▸ **Prompt**
Find the line containing "right hip: (222, 512)" in the records below. Copy exactly that line and each one after it, ending at the line containing "right ear: (640, 314)", and nothing more.

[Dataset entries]

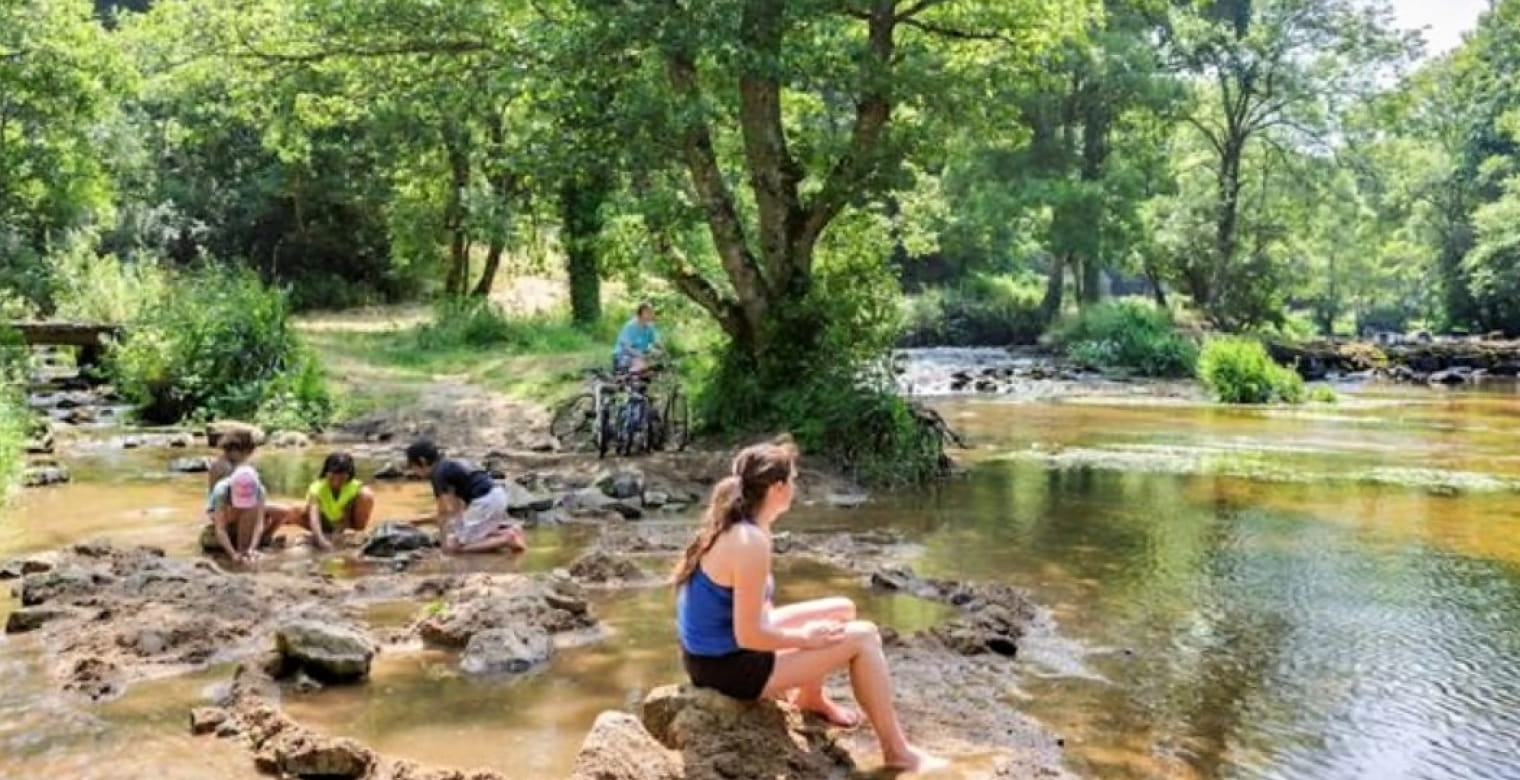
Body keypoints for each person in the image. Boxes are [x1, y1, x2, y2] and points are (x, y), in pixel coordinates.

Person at [672, 439, 945, 772]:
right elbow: (748, 635)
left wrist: (803, 635)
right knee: (863, 637)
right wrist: (805, 638)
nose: (796, 487)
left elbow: (751, 614)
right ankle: (898, 752)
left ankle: (810, 698)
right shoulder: (749, 541)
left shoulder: (747, 524)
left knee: (842, 609)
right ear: (777, 487)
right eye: (794, 480)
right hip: (725, 667)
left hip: (715, 650)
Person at [404, 439, 526, 554]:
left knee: (455, 548)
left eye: (413, 467)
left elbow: (444, 512)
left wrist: (443, 543)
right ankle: (508, 530)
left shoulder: (437, 474)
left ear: (422, 461)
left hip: (484, 501)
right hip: (496, 495)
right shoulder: (448, 465)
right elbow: (458, 506)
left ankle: (506, 539)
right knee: (464, 536)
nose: (414, 473)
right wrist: (459, 529)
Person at [304, 452, 375, 551]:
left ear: (349, 475)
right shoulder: (317, 487)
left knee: (366, 494)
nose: (337, 479)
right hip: (324, 521)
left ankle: (356, 532)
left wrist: (339, 535)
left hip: (343, 523)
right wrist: (321, 540)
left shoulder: (354, 487)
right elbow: (314, 517)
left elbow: (346, 513)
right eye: (333, 474)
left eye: (341, 476)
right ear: (326, 472)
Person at [209, 464, 269, 564]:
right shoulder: (221, 490)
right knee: (248, 512)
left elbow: (259, 523)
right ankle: (241, 551)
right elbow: (220, 528)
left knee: (282, 512)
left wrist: (252, 548)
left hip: (244, 512)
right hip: (222, 512)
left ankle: (246, 550)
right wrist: (232, 553)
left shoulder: (260, 490)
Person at [613, 302, 662, 374]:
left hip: (639, 355)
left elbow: (656, 342)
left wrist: (659, 351)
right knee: (640, 365)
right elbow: (627, 348)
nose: (651, 315)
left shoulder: (649, 327)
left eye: (651, 312)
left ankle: (637, 373)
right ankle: (624, 375)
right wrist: (641, 356)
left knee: (652, 365)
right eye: (648, 312)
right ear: (640, 314)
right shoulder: (630, 326)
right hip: (624, 354)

▸ **Your solution**
right hip: (222, 512)
left ankle: (246, 550)
right wrist: (232, 553)
left shoulder: (260, 490)
Person at [613, 302, 662, 374]:
left hip: (639, 355)
left elbow: (656, 342)
left wrist: (659, 351)
right knee: (640, 365)
right elbow: (627, 348)
nose: (651, 315)
left shoulder: (649, 327)
left eye: (651, 312)
left ankle: (637, 373)
right ankle: (624, 375)
right wrist: (641, 356)
left knee: (652, 365)
right eye: (648, 312)
right ear: (640, 314)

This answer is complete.